This report from Ireland comes from Claire McCormack, a freelance journalist based in Dublin:

On February 19 Irish Prime Minister made an official government apology for state involvement in the Magdalene Laundries, a network of workhouses that were run by Catholic religious orders between 1922 and 1966. More than 10,000 women and girls were forced into unpaid labor at the laundries. Following the government’s apology hundreds more women have come forward, each potentially due thousands in compensation.

Now that the government has apologized, some are seeking an extended apology from the religious congregations involved.

“At last we have been heard and believed by the country,” said survivor Maureen Sullivan, 61, who was placed in New Ross Magdalene Laundry, Co. Wexford, at age 12 after her father died. “But the state and the Catholic Church allowed this to happen and they too should apologize, individually as separate orders,” she said.

The official apology came after the publication of a damning report (Feb. 5) linking the Irish state with the incarceration of over 2,500 women and failing to supervise their care. That represents roughly 25 percent of the total number of women to go through the Magdalene network. The remaining 75 percent were sent by various other sources including family or parish priests; some women entered voluntarily.

The report, set up after recommendation from the United Nations Committee Against Torture, confirms the Irish state gave lucrative cleaning contracts to 10 Magdalene Laundries, located across the country, including a contract to clean the uniforms of the Irish Defense Force. The state did so without complying with fair wage clauses or social insurance obligations. Evidence also revealed the state inspected the laundries and in doing so oversaw and advanced a system of forced and unpaid labor.

# # # # # # #

#### Stated problem 1:
Render the rows as a numbered list without blank lines, from the start of the rows up to and including the line with "class: Agaricomycetes".
#### Stated problem 2:
Continue the Magdalene Laundries report from its last sentence.

# # # # # # #

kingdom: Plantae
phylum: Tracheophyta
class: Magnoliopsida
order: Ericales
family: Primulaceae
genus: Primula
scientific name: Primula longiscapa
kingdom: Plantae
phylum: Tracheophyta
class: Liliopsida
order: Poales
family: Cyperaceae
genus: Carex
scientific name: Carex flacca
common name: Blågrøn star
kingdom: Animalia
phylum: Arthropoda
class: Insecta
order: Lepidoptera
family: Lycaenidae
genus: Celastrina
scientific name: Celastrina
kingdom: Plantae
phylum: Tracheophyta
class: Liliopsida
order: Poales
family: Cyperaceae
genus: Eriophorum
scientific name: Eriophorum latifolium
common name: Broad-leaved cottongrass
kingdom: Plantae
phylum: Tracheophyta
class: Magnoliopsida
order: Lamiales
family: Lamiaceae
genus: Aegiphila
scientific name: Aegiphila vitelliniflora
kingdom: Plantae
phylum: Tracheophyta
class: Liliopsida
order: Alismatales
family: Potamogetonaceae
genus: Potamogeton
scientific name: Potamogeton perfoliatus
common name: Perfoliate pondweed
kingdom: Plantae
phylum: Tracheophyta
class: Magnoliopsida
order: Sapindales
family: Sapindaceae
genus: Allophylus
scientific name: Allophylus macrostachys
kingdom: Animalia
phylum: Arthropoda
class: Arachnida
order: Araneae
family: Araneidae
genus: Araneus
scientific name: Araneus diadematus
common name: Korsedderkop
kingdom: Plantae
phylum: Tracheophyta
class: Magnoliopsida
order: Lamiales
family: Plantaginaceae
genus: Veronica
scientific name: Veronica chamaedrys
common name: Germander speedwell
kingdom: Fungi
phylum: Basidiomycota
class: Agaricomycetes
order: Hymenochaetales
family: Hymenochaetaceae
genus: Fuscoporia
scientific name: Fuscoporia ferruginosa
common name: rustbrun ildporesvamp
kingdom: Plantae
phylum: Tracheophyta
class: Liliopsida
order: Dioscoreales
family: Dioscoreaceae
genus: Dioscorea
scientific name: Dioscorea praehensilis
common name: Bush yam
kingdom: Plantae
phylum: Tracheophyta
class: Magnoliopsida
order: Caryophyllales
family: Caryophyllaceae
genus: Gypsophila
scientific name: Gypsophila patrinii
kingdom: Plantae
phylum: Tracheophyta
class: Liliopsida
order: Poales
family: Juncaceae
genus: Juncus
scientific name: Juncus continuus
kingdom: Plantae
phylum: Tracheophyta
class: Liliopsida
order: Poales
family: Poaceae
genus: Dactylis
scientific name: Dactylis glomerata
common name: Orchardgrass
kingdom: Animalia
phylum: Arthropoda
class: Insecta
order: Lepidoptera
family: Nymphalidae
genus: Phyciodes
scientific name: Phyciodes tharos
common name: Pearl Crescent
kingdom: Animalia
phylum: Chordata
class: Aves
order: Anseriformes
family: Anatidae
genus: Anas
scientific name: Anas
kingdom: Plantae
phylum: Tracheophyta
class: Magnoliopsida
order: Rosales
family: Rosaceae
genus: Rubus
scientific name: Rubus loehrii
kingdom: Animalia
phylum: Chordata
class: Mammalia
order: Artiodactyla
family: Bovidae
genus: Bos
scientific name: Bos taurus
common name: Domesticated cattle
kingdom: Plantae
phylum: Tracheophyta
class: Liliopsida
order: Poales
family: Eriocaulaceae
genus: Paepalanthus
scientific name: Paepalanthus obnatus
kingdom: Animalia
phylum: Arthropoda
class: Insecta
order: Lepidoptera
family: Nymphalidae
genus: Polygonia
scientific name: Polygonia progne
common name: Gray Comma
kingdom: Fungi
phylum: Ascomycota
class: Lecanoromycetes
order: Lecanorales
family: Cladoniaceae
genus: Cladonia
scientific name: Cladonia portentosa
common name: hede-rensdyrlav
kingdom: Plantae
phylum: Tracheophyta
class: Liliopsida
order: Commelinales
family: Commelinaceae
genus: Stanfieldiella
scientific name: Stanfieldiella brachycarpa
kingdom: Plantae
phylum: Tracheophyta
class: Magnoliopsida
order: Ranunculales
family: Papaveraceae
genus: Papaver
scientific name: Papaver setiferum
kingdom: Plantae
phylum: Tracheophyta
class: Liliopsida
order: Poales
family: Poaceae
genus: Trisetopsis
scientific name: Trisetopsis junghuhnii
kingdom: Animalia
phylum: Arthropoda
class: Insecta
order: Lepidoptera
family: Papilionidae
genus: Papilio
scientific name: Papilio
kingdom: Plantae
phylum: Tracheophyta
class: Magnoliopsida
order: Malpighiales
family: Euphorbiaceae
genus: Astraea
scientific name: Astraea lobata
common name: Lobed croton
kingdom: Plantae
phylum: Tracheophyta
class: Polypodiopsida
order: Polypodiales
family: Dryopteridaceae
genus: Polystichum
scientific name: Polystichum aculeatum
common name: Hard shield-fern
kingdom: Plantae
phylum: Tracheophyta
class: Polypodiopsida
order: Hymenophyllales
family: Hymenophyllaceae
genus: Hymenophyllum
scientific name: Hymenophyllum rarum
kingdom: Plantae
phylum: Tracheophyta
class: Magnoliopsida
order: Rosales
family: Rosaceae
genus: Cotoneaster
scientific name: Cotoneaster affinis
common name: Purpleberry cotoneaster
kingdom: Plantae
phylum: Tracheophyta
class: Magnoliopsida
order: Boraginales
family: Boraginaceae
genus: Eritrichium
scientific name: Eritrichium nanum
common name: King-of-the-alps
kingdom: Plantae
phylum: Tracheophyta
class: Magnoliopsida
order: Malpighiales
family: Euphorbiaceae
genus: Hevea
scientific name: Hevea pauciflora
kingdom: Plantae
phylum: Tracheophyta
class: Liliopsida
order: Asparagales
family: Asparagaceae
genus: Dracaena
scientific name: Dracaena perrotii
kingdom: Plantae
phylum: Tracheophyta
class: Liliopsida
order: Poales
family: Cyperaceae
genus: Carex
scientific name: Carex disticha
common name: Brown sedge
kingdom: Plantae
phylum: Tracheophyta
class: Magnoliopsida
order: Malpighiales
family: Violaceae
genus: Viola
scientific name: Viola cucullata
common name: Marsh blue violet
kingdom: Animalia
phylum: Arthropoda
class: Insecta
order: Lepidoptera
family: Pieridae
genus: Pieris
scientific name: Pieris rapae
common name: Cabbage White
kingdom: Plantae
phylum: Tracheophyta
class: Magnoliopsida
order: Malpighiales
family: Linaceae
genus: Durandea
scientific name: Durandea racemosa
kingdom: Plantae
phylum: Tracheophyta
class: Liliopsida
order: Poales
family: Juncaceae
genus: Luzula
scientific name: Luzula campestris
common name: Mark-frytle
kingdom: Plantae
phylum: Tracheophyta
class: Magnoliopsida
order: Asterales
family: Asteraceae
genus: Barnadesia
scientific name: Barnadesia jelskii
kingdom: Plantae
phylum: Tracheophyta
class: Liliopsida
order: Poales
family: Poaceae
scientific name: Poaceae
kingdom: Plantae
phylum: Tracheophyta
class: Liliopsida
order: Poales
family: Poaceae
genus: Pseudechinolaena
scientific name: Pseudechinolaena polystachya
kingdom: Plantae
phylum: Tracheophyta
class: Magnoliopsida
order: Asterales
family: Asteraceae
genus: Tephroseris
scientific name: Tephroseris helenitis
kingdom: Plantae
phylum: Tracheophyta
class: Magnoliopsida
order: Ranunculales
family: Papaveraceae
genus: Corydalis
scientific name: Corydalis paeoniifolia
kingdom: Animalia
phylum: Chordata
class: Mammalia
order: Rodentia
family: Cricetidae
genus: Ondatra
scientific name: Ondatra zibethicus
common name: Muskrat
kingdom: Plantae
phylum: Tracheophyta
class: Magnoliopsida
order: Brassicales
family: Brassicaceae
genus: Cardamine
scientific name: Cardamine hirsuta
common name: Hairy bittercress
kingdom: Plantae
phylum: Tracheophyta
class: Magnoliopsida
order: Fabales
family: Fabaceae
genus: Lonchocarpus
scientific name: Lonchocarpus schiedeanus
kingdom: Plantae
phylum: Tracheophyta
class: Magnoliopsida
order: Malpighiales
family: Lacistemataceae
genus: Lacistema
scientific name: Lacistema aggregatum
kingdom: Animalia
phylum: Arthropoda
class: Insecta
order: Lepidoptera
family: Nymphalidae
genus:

# # # # # # #

#### Final answer 1:
1. kingdom: Plantae
2. phylum: Tracheophyta
3. class: Magnoliopsida
4. order: Ericales
5. family: Primulaceae
6. genus: Primula
7. scientific name: Primula longiscapa
8. kingdom: Plantae
9. phylum: Tracheophyta
10. class: Liliopsida
11. order: Poales
12. family: Cyperaceae
13. genus: Carex
14. scientific name: Carex flacca
15. common name: Blågrøn star
16. kingdom: Animalia
17. phylum: Arthropoda
18. class: Insecta
19. order: Lepidoptera
20. family: Lycaenidae
21. genus: Celastrina
22. scientific name: Celastrina
23. kingdom: Plantae
24. phylum: Tracheophyta
25. class: Liliopsida
26. order: Poales
27. family: Cyperaceae
28. genus: Eriophorum
29. scientific name: Eriophorum latifolium
30. common name: Broad-leaved cottongrass
31. kingdom: Plantae
32. phylum: Tracheophyta
33. class: Magnoliopsida
34. order: Lamiales
35. family: Lamiaceae
36. genus: Aegiphila
37. scientific name: Aegiphila vitelliniflora
38. kingdom: Plantae
39. phylum: Tracheophyta
40. class: Liliopsida
41. order: Alismatales
42. family: Potamogetonaceae
43. genus: Potamogeton
44. scientific name: Potamogeton perfoliatus
45. common name: Perfoliate pondweed
46. kingdom: Plantae
47. phylum: Tracheophyta
48. class: Magnoliopsida
49. order: Sapindales
50. family: Sapindaceae
51. genus: Allophylus
52. scientific name: Allophylus macrostachys
53. kingdom: Animalia
54. phylum: Arthropoda
55. class: Arachnida
56. order: Araneae
57. family: Araneidae
58. genus: Araneus
59. scientific name: Araneus diadematus
60. common name: Korsedderkop
61. kingdom: Plantae
62. phylum: Tracheophyta
63. class: Magnoliopsida
64. order: Lamiales
65. family: Plantaginaceae
66. genus: Veronica
67. scientific name: Veronica chamaedrys
68. common name: Germander speedwell
69. kingdom: Fungi
70. phylum: Basidiomycota
71. class: Agaricomycetes

#### Final answer 2:
“By day I would work in the laundry but by night I would sleep in St Aidan’s Industrial School,” said Sullivan. “It was long, hard tedious work and because I was small they made a timber box for me to sleep in,” she said. “I remember being hidden in a tunnel when the school inspectors came. I can only assume that this was due to the fact that I was too young to be working in the laundry.”

The advocacy group Justice for Magdalenes welcomed the report, stating it ensures that the state can no longer claim the institutions were private, as it has in the past, or that the majority of young women entered of their own accord.

"I, as Taoiseach, on behalf of the state, the government and our citizens deeply regret and apologize unreservedly to all those women for the hurt that was done to them, and for any stigma they suffered, as a result of the time they spent in a Magdalene Laundry," said Enda Kenny.

Following the apology, the Irish Prime Minister announced plans to set up a compensation fund for the survivors. Each survivor could potentially claim up to €200,000 in compensation for unpaid work and for the physical, psychological and emotional damage they claim to have endured at the laundries.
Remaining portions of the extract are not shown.